Et, ayant dit ces mots, M. Jackal se dirigea vers la porte. M. Gérard le suivit.
– Ne vous dérangez pas, dit M. Jackal, je vois, à la sueur qui coule de votre front, que vous avez très chaud, et il ne faut pas vous risquer dans un courant d’air. Je serais désespéré qu’à la veille d’entrer en fonctions, vous fussiez pris d’une fluxion de poitrine ou d’une pleurésie. Restez donc dans votre fauteuil et reposez-vous de vos émotions ; seulement, soyez à Paris – justement, c’est après-demain mercredi –, soyez à Paris après-demain ; je donnerai des ordres pour qu’on ne vous fasse pas attendre.

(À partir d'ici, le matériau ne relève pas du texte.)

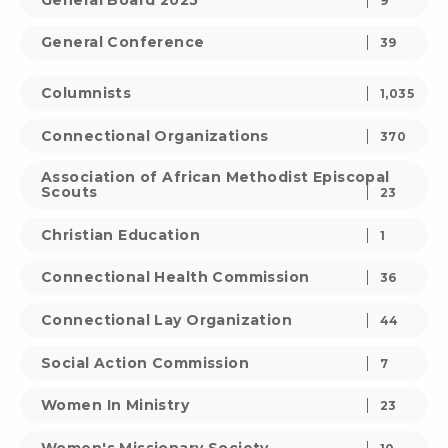
9
General Conference
39
Columnists
1,035
Connectional Organizations
370
Association of African Methodist Episcopal
Scouts
23
Christian Education
1
Connectional Health Commission
36
Connectional Lay Organization
44
Social Action Commission
7
Women In Ministry
23
Women's Missionary Society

– Mais... insista M. Gérard.
– Comment, mais ? fit M. Jackal. Je croyais toutes choses convenues.
– C’est pour en revenir à l’abbé Dominique, monsieur.
– À l’abbé Dominique ? Eh bien, il sera ici dans une quinzaine de jours, dans trois semaines au plus tard... Bon ! qu’avez-vous donc ?
Et M. Jackal fut obligé de soutenir M. Gérard près de s’évanouir.
– J’ai, balbutia M. Gérard, j’ai que, s’il revient...
– Puisque je vous dis que le pape ne lui permettra pas de révéler votre secret.
– Mais, s’il le révèle sans permission, monsieur ? dit M. Gérard en joignant les mains.
L’homme de police regarda M. Gérard avec un profond mépris.
– Monsieur, lui dit-il, ne m’avez-vous pas dit que l’abbé Dominique avait fait un serment ?
– Sans doute.
– Lequel ?
– Il a fait le serment de ne point user de ce papier qu’il possède, que je ne sois mort.
– Eh bien, monsieur Gérard, dit le chef de police, si l’abbé Dominique vous a fait ce serment-là, comme c’est un véritable honnête homme, lui, il le tiendra ; seulement...
– Seulement quoi ?
– Seulement, ne vous laissez pas mourir ; car, vous mort, comme l’abbé Dominique se trouvera délié de sa promesse, je ne réponds plus de rien.
– Et d’ici là ?...
– Dormez sur les deux oreilles, monsieur Gérard, puisque vous pouvez dormir.
Ces paroles dites avec un accent qui fit frissonner l’honnête Gérard, M. Jackal remonta dans sa voiture, murmurant à part lui :
– Par ma foi, il faut convenir que cet homme est un grandissime misérable, et si j’avais jamais eu confiance dans la justice humaine, j’en rabattrais diablement à cette heure !
Puis, avec un soupir :
– Pauvre diable d’abbé ! ajouta-t-il, c’est lui qui est véritablement à plaindre. Quant au père, c’est un vieux monomane ; il ne m’intéresse pas le moins du monde et peut devenir ce qu’il voudra.
– Où va monsieur ? demanda le laquais après avoir refermé la portière.
– À l’hôtel !
– Monsieur ne préfère pas telle ou telle barrière et ne désire pas passer par une rue plutôt que par l’autre ?
– Si fait ! vous rentrerez par la barrière Vaugirard et vous passerez par la rue aux Fers. – Il fait un soleil superbe ; il faut que je m’assure si ce lazzarone de Salvator est à ses crochets. Je ne sais pourquoi je me figure que ce drôle-là nous donnera du fil à retordre dans l’affaire Sarranti. – Allez !
Et la voiture partit au triple galop.